Give me your tired, your poor,
Your huddled masses yearning to breathe free,
The wretched refuse of your teeming shore.
Send these, the homeless, tempest-tost to me,
I lift my lamp beside the golden door!

this seems to paraphrase Jesus' words in matthew 11.28-30 about the weak and the tired finding rest. the problem is that, were we to place either the poem or Christ's words on the church sign, the question that would still hang in the air for me is who would come in response to this?

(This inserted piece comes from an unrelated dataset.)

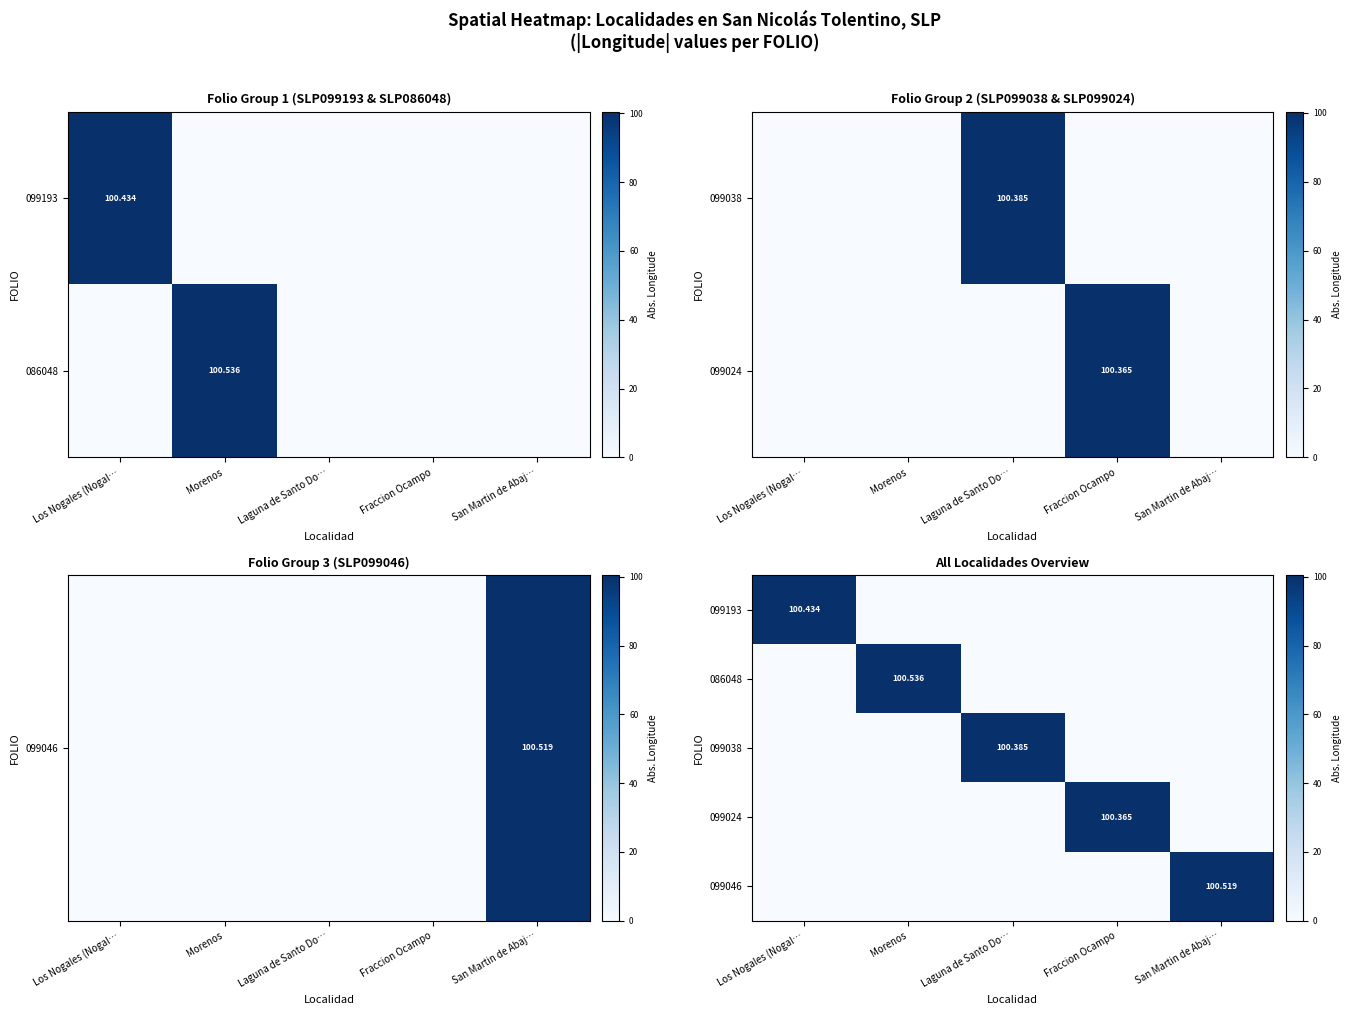

What is the sum of all 086048 values?

100.5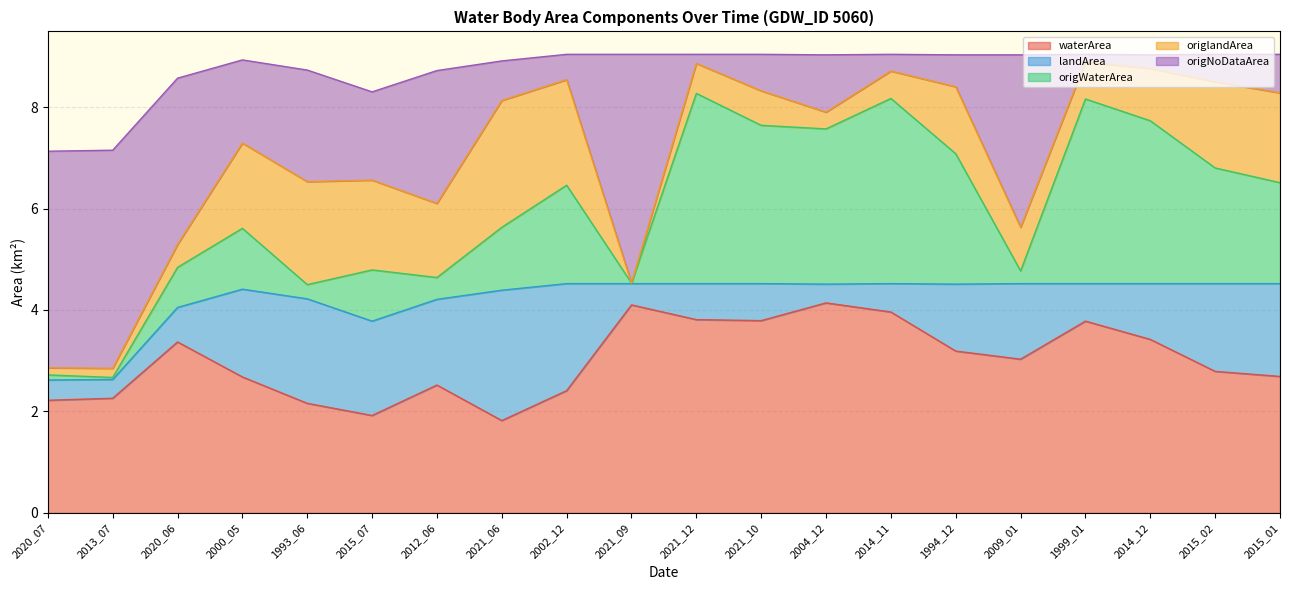

How many lines are shown in the chart?

5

or perhaps, more cynically:
what right have we earned to invite?


rick mckinley, the tattooed pastor of imago dei in portland oregon, said recently to someone from leadership journal that

Our goal is not to create a community of volunteers; the goal is to glorify the king by doing what he’s called us to do. We’re in a story that’s been going on for thousands of years… The story of Jesus putting the world back together through the gospel.

all those people floating in the cold, with a small, fortunate few sitting in lifeboats; fear over what will happen if the lifeboats go back and try to rescue those in the water; dismay of some over the self-centred reticence of the rest in the sparsely filled boats to go back and rescue the perishing; frustration of those in one boat going back with how many have been lost because the rescue took too long to organize, with help and hope coming too late to all those people floating in the cold...

(note: this youtube clip was the best i could find... however, it has been hacked a little and misses some important dialogue between molly brown and the people in her lifeboat regarding social responsibility and fear. it also has, for some reason, been edited to no longer contain the lifeboat leader's key line of regret: "we waited too long". just rent or buy the movie and watch it- the clip serves as a loose reference only! ha ha.)


perhaps this is what Jesus meant when he said
the harvest is plentiful but the workers are few...
(matthew 9.37)

in any event, i don't think i'll ever be able to watch the final moments of titanic without feeling a sense of urgent responsibility for all those people floating in the cold.